Pier Luigi Bersani si prepara a raccogliere con ogni probabilità l’incarico per formare un governo che definire instabile è eufemistico. Domani il presidente della Repubblica, Giorgio Napolitano, comincerà le consultazioni formali con i gruppi parlamentari. La corte spietata che il Pd sta facendo nei confronti del Movimento 5 stelle sembra arenarsi quasi definitivamente. Il nuovo responsabile della comunicazione del gruppo M5S al Senato, Claudio Messora, ha dichiarato a Radio24 che i grillini non daranno mai la fiducia ad un governo Bersani (foto by InfoPhoto), “Nemmeno se camminasse di notte sui ceci”. Queste parole dovrebbero sancire una rottura definitiva, ma la politica è un ambiente in cui amici e nemici cambiano a velocità incredibili, e anche le ipotesi più assurde a volte si trasformano in realtà. Il segretario del Pd ha anche quasi aperto al Pdl sulla questione del Quirinale (il Parlamento si riunirà in seduta comune il 30 aprile), dopo gli annunci di battaglia berlusconiani: “Occorre cercare una soluzione anche con il Pdl. Non su un nome loro, ovviamente. Ma si deve provare a condividere una proposta”.

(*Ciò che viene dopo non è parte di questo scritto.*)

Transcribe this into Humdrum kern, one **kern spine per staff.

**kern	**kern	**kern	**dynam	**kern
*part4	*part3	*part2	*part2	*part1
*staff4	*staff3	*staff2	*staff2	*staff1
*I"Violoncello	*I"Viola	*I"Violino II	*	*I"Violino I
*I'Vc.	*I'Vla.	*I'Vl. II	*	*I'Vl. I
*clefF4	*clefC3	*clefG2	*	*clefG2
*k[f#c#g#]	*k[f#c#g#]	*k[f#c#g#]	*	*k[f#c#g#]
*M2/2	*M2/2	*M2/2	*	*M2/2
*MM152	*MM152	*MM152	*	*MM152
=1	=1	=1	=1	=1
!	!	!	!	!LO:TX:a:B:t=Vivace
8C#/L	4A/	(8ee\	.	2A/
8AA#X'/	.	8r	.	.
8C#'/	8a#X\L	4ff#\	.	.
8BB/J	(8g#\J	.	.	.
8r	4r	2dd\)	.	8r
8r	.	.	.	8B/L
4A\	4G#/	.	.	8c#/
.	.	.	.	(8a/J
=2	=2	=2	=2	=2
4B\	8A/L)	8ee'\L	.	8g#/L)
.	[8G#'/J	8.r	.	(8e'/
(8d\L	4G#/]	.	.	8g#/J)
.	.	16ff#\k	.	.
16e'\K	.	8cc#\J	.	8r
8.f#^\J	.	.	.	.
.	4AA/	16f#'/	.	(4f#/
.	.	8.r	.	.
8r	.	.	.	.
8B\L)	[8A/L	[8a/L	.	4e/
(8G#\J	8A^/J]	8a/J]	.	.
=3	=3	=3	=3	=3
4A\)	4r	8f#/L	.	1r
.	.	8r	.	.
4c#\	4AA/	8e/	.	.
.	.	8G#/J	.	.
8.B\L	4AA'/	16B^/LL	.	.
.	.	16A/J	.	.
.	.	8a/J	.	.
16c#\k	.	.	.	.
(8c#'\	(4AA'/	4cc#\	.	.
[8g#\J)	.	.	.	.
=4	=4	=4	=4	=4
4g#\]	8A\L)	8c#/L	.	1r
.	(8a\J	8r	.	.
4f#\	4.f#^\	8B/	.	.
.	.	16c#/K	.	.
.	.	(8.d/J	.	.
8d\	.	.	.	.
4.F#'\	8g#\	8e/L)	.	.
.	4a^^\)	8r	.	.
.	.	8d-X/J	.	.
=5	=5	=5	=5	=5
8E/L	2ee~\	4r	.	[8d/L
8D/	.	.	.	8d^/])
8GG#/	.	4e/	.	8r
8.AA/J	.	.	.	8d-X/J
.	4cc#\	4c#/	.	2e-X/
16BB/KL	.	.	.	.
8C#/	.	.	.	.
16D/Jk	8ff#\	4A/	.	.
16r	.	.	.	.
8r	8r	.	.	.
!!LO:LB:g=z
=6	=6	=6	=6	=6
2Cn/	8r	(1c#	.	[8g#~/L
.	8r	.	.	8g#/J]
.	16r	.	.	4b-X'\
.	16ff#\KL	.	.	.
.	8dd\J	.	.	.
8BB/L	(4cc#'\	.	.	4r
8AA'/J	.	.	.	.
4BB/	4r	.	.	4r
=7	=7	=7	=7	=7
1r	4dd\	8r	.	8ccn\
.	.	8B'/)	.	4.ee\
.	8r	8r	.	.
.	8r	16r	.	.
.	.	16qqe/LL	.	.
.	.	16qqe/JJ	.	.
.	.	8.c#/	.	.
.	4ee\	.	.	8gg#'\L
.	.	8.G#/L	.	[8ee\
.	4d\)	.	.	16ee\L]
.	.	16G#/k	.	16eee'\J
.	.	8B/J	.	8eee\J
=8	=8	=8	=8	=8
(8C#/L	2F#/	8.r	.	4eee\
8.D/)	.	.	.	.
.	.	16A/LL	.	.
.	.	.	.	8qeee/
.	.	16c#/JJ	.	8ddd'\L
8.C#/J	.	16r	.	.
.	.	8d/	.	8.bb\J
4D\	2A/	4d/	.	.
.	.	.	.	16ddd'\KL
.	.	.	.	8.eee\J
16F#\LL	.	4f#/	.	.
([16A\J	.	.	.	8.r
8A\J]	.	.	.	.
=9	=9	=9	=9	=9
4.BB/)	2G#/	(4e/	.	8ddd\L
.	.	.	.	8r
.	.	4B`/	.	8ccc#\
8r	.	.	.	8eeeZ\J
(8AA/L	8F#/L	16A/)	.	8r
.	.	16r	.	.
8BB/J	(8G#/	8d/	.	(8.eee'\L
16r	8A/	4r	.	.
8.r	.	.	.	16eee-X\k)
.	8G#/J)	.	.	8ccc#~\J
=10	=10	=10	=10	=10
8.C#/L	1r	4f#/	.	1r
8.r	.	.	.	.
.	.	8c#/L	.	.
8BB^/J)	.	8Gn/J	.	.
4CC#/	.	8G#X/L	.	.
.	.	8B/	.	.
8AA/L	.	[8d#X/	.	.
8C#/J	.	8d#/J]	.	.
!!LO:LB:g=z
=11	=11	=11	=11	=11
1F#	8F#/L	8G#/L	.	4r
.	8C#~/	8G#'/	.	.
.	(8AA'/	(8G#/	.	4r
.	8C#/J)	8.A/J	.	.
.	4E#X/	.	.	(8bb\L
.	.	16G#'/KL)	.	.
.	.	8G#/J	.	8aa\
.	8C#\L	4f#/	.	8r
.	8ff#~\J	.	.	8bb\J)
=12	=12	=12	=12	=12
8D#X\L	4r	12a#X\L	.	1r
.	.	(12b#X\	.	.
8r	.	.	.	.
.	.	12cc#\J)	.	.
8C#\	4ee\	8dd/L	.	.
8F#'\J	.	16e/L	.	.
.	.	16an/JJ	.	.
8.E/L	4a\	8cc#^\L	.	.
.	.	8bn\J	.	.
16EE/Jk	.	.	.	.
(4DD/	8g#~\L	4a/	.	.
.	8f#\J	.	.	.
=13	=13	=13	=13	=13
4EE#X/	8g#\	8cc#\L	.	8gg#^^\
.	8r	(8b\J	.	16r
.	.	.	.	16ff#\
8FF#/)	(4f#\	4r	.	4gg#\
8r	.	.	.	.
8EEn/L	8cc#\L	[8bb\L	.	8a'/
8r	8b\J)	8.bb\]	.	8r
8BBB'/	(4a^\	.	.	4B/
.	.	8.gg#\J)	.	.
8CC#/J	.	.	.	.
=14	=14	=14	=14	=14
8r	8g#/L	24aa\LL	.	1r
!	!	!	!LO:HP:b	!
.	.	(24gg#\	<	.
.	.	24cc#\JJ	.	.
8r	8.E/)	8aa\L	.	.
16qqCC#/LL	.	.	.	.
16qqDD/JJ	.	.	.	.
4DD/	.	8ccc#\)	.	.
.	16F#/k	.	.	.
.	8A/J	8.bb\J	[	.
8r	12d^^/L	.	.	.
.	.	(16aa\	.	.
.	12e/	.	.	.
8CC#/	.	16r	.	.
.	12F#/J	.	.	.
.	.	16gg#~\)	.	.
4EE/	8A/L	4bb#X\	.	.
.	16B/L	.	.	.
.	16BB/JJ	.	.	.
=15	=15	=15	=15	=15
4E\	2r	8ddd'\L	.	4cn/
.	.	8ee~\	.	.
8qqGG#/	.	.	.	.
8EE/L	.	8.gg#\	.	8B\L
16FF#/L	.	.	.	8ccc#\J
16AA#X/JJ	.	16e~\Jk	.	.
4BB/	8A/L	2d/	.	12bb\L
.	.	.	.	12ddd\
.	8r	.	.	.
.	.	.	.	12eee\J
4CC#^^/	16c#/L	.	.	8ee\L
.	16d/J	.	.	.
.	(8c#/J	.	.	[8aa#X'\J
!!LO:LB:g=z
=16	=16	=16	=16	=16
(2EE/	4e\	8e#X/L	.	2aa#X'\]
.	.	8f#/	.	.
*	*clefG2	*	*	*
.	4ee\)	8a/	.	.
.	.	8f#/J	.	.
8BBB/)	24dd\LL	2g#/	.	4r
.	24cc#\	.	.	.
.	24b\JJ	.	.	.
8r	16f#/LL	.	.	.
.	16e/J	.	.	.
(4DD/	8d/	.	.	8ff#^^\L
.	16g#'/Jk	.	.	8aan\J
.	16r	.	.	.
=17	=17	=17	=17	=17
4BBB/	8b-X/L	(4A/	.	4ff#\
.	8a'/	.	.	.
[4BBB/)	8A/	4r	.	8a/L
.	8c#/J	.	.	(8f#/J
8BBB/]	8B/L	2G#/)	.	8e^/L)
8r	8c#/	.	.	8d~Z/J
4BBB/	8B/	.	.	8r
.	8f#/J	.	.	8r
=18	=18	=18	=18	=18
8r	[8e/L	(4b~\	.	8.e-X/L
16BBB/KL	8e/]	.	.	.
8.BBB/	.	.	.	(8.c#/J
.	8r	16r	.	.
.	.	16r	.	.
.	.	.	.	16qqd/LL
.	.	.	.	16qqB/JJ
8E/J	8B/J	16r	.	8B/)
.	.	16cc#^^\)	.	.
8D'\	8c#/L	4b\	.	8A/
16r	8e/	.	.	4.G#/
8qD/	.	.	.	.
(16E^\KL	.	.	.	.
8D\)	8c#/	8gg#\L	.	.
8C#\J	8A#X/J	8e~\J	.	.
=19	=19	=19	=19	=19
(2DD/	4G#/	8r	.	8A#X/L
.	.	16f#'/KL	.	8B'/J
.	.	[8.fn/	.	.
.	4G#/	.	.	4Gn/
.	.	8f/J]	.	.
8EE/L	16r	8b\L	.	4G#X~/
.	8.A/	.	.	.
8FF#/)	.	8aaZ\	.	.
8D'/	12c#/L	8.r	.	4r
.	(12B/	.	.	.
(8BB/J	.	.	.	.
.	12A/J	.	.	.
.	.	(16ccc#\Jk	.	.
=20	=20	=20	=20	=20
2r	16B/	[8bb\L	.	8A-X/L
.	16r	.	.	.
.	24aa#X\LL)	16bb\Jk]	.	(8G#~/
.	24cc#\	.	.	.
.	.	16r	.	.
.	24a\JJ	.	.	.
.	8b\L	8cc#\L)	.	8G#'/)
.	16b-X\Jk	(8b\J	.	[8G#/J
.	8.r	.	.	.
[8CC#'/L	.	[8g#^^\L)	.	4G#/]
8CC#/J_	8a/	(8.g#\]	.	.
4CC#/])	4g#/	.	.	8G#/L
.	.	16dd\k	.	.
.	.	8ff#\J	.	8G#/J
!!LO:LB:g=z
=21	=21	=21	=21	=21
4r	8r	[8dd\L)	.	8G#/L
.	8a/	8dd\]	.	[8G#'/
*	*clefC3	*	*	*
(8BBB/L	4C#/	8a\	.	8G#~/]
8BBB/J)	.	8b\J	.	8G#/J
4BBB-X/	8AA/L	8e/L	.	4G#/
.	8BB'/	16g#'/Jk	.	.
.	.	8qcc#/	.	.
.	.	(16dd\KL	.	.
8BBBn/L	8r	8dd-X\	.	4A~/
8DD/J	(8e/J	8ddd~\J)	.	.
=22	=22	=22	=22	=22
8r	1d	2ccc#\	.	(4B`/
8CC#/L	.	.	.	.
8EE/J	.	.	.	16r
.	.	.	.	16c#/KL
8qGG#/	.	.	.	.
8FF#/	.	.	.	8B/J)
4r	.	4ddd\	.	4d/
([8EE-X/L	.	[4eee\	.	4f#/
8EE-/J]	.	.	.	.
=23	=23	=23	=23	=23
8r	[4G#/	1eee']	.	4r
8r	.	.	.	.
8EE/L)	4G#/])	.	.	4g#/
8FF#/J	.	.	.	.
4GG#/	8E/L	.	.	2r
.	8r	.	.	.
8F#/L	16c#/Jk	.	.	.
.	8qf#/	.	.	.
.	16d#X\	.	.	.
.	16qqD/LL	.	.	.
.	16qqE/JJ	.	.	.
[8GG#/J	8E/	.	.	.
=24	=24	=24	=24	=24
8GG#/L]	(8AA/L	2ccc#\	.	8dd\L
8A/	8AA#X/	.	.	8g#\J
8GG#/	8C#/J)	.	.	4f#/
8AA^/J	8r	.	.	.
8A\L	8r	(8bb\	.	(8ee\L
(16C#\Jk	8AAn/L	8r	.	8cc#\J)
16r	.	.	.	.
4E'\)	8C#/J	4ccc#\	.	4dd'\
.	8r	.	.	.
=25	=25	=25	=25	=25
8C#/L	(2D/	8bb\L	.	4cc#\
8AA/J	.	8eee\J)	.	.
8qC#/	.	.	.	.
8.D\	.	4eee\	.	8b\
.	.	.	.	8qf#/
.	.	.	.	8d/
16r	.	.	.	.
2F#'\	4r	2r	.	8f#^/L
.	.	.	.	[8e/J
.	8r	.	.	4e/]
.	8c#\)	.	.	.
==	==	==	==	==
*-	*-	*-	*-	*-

Nel frattempo i partiti hanno definito i nomi dei propri capigruppo. Ieri il Pdl ha scelto Renato Brunetta alla Camera e Renato Schifani al Senato. Oggi il Pd ha designato Luigi Zanda al Senato e Roberto Speranza alla Camera. La Lega Nord ha eletto Giancarlo Giorgetti a Montecitorio e Massimo Bitonci a Palazzo Madama. Scelta Civica ha eletto Lorenzo Dellai alla Camera e Mario Mauro al Senato. Il Gruppo Misto ha scelto Pino Pisicchio, di Centro democratico, come capogruppo alla Camera; del gruppo fanno parte anche la Svp e Fratelli d’Italia. Nel Misto al Senato è entrata Sel, a cui appartiene il capogruppo Loredana De Petris. Roberta Lombardi è stata scelta alla Camera per il M5S, Vito Crimi al Senato.